Some R issues I have run into recently...

I split a dataframe, then split it again, and the analysis was taking forever. Something was wrong. After inspection, the sub-split DF had all the factor levels from the original DF! Terrible since there were about 25,000 in one variable. It just took forever, which I don't think it should but hey I gave up on it.

I needed droplevels. You can apply it to the whole DF, removing unused levels from your old DF and then assign it (to a new one or just write over the old one).

your_new_df = droplevels(your_old_df)

(Google cannot handle the less than sign, used for "get" in R instead of =, with either the code tag or the pre tag, it just blows it up. Annoying.)

Then I could run the ordering code on dates. But no: there is, I learned, order and there is rank. There is also sort but I managed to avoid that somehow, so I won't discuss that here.

Note that for rank you need to figure out what to do with ties! (That is, when values are equal, how to rank them exactly.)

There was a really great post about it on Stackoverflow but I can't find it at the moment. This post might help, though.

Or, I made a nice little example! I use R: as the start of the input lines since the greater than symbol and blogger are not friends.
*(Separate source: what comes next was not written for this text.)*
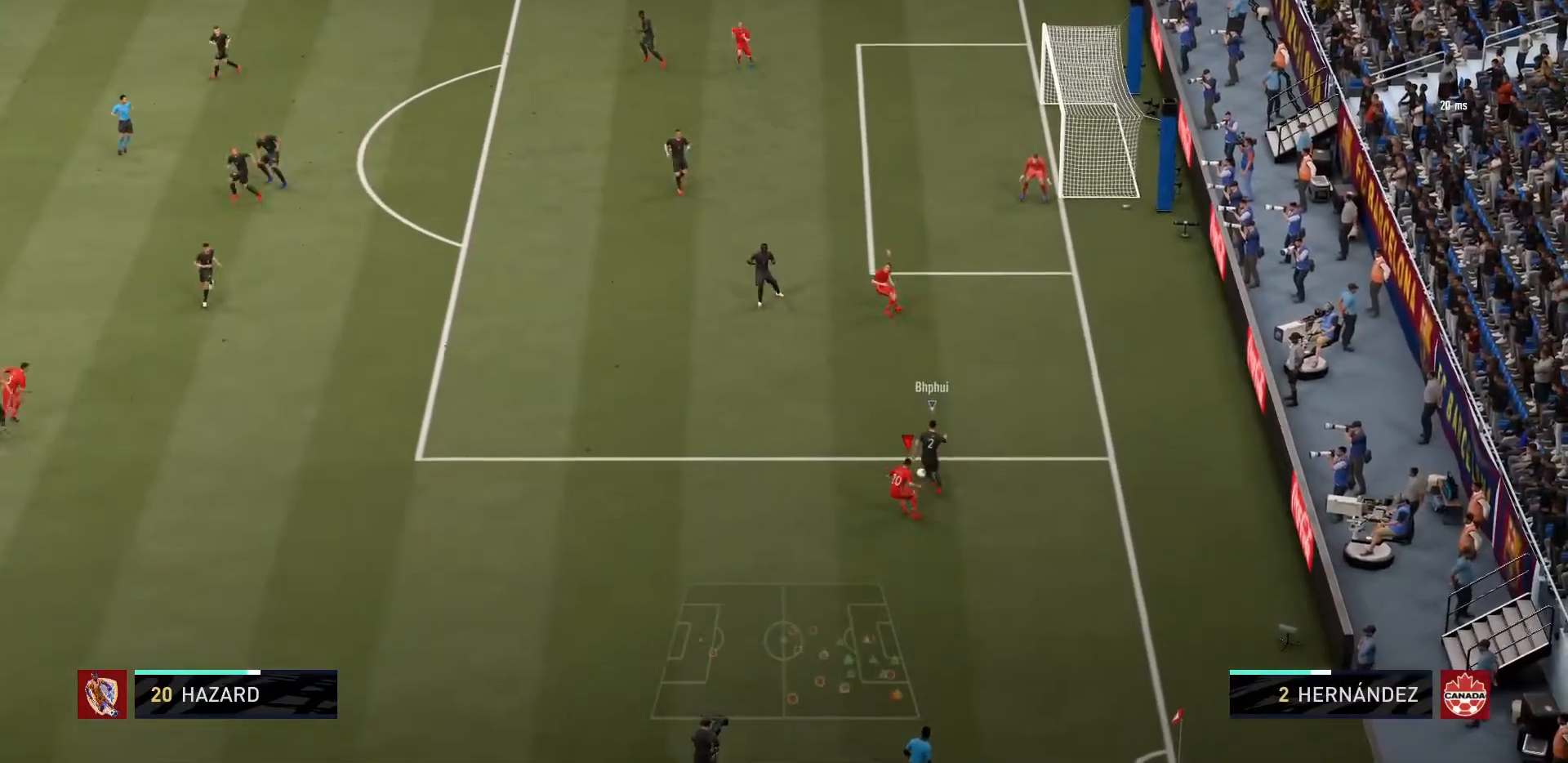
{"buttons": ["L2", "R1"], "left_stick": "up-left", "right_stick": "center", "events": [[67, "left_stick", "up-left"]]}
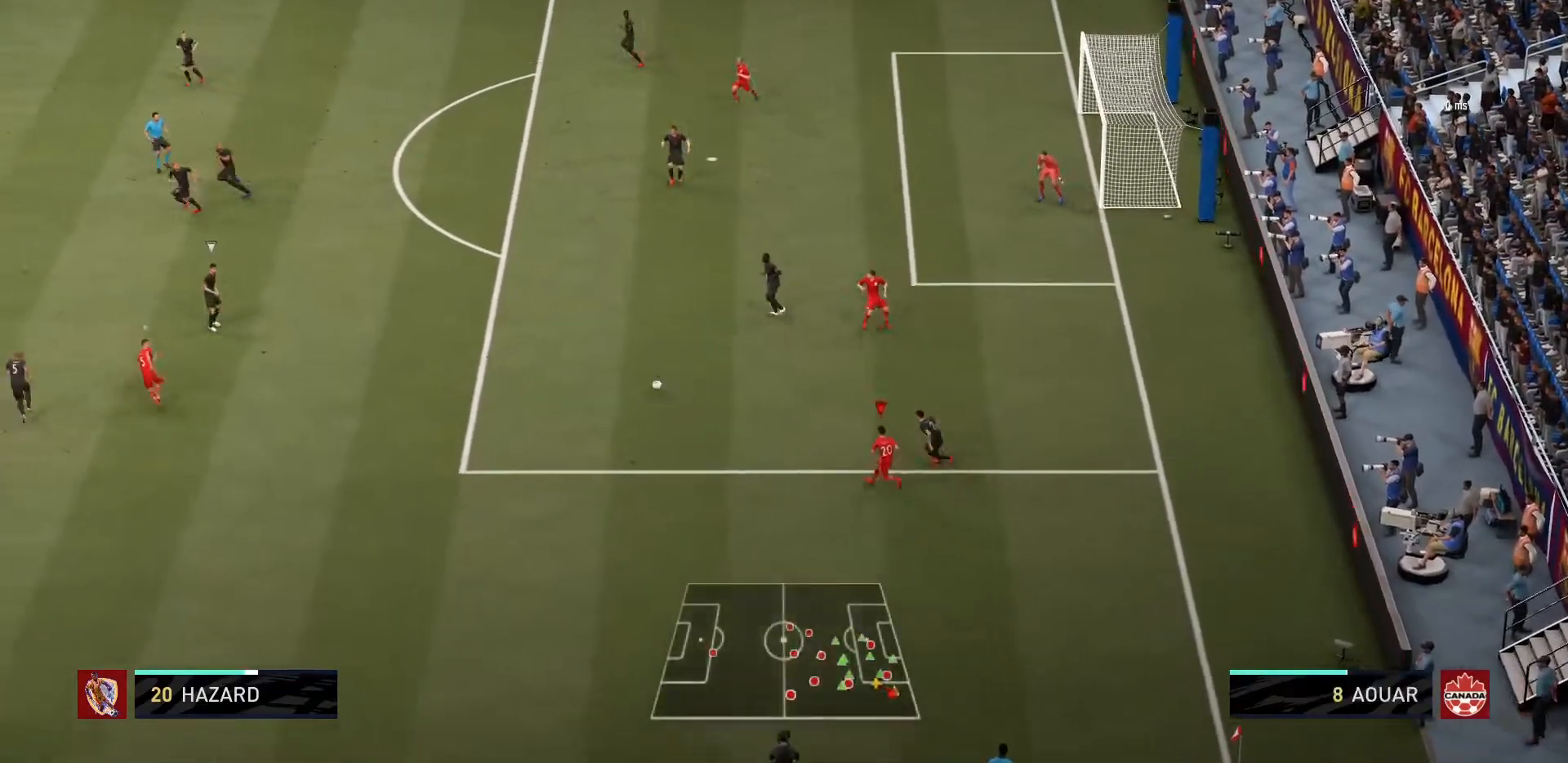
{"buttons": ["L2", "R1"], "left_stick": "up", "right_stick": "center", "events": [[33, "L2", "up"], [33, "left_stick", "down-left"], [100, "L1", "down"], [133, "left_stick", "up-right"], [233, "L1", "up"], [300, "left_stick", "up"], [433, "L2", "down"]]}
R: the_list = c('A', 'D', 'B', 'C')

R: order(the_list)

[1] 1 3 4 2

R; rank(the_list)

[1] 1 4 2 3


So, you see the two outputs are different.
Order says, put the first element first, then the third element would come next (B), then the fourth element (C), then the second element (D).
Rank says, the first element is first, the second element (D) is the fourth of them all, the third element (B) is the second overall, and the fourth element (C) is the third overall.

So after that, I wanted to unsplit. But, no, I had added the rank column, so instead of 400 rows I only got 100 (I had 100 df's with 4 rows each). Unsplit does not work well (or at all?) if you add (or subtract?) items. So stackoverflow told me I needed do.call and rbind ("row bind").

rejoined_df = do.call(rbind, splitted_df)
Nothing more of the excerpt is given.